REQUIREMENT:
Leaving the pictures aside, restate all of the data exactly.

RECORDS SHOWN below:

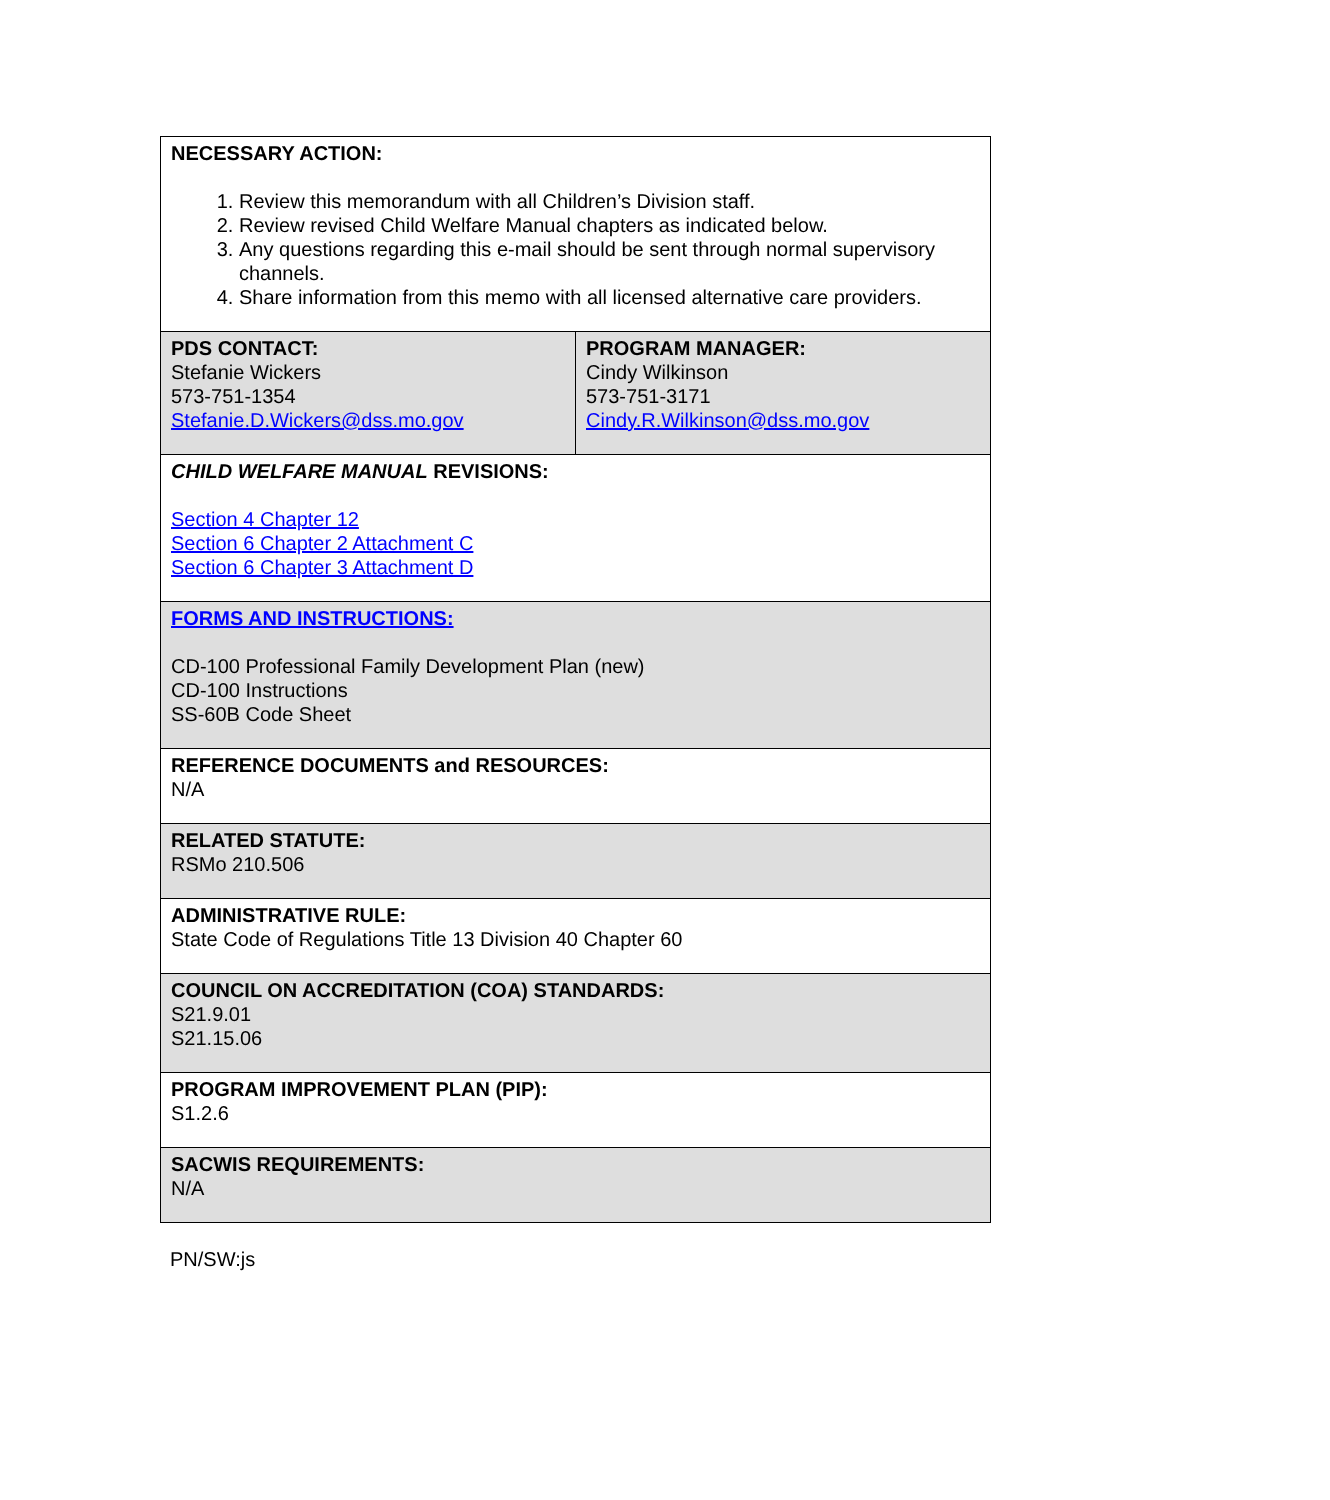| NECESSARY ACTION: 1. Review this memorandum with all Children’s Division staff. 2. Review revised Child Welfare Manual chapters as indicated below. 3. Any questions regarding this e-mail should be sent through normal supervisory channels. 4. Share information from this memo with all licensed alternative care providers. | |
| PDS CONTACT: Stefanie Wickers 573-751-1354 Stefanie.D.Wickers@dss.mo.gov | PROGRAM MANAGER: Cindy Wilkinson 573-751-3171 Cindy.R.Wilkinson@dss.mo.gov |
| CHILD WELFARE MANUAL REVISIONS: Section 4 Chapter 12 Section 6 Chapter 2 Attachment C Section 6 Chapter 3 Attachment D | |
| FORMS AND INSTRUCTIONS: CD-100 Professional Family Development Plan (new) CD-100 Instructions SS-60B Code Sheet | |
| REFERENCE DOCUMENTS and RESOURCES: N/A | |
| RELATED STATUTE: RSMo 210.506 | |
| ADMINISTRATIVE RULE: State Code of Regulations Title 13 Division 40 Chapter 60 | |
| COUNCIL ON ACCREDITATION (COA) STANDARDS: S21.9.01 S21.15.06 | |
| PROGRAM IMPROVEMENT PLAN (PIP): S1.2.6 | |
| SACWIS REQUIREMENTS: N/A | |
PN/SW:js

End of RECORDS SHOWN.

WRITTEN ANSWER:
| NECESSARY ACTION: 1. Review this memorandum with all Children’s Division staff. 2. Review revised Child Welfare Manual chapters as indicated below. 3. Any questions regarding this e-mail should be sent through normal supervisory channels. 4. Share information from this memo with all licensed alternative care providers. | |
| PDS CONTACT: Stefanie Wickers 573-751-1354 Stefanie.D.Wickers@dss.mo.gov | PROGRAM MANAGER: Cindy Wilkinson 573-751-3171 Cindy.R.Wilkinson@dss.mo.gov |
| CHILD WELFARE MANUAL REVISIONS: Section 4 Chapter 12 Section 6 Chapter 2 Attachment C Section 6 Chapter 3 Attachment D | |
| FORMS AND INSTRUCTIONS: CD-100 Professional Family Development Plan (new) CD-100 Instructions SS-60B Code Sheet | |
| REFERENCE DOCUMENTS and RESOURCES: N/A | |
| RELATED STATUTE: RSMo 210.506 | |
| ADMINISTRATIVE RULE: State Code of Regulations Title 13 Division 40 Chapter 60 | |
| COUNCIL ON ACCREDITATION (COA) STANDARDS: S21.9.01 S21.15.06 | |
| PROGRAM IMPROVEMENT PLAN (PIP): S1.2.6 | |
| SACWIS REQUIREMENTS: N/A | |
PN/SW:js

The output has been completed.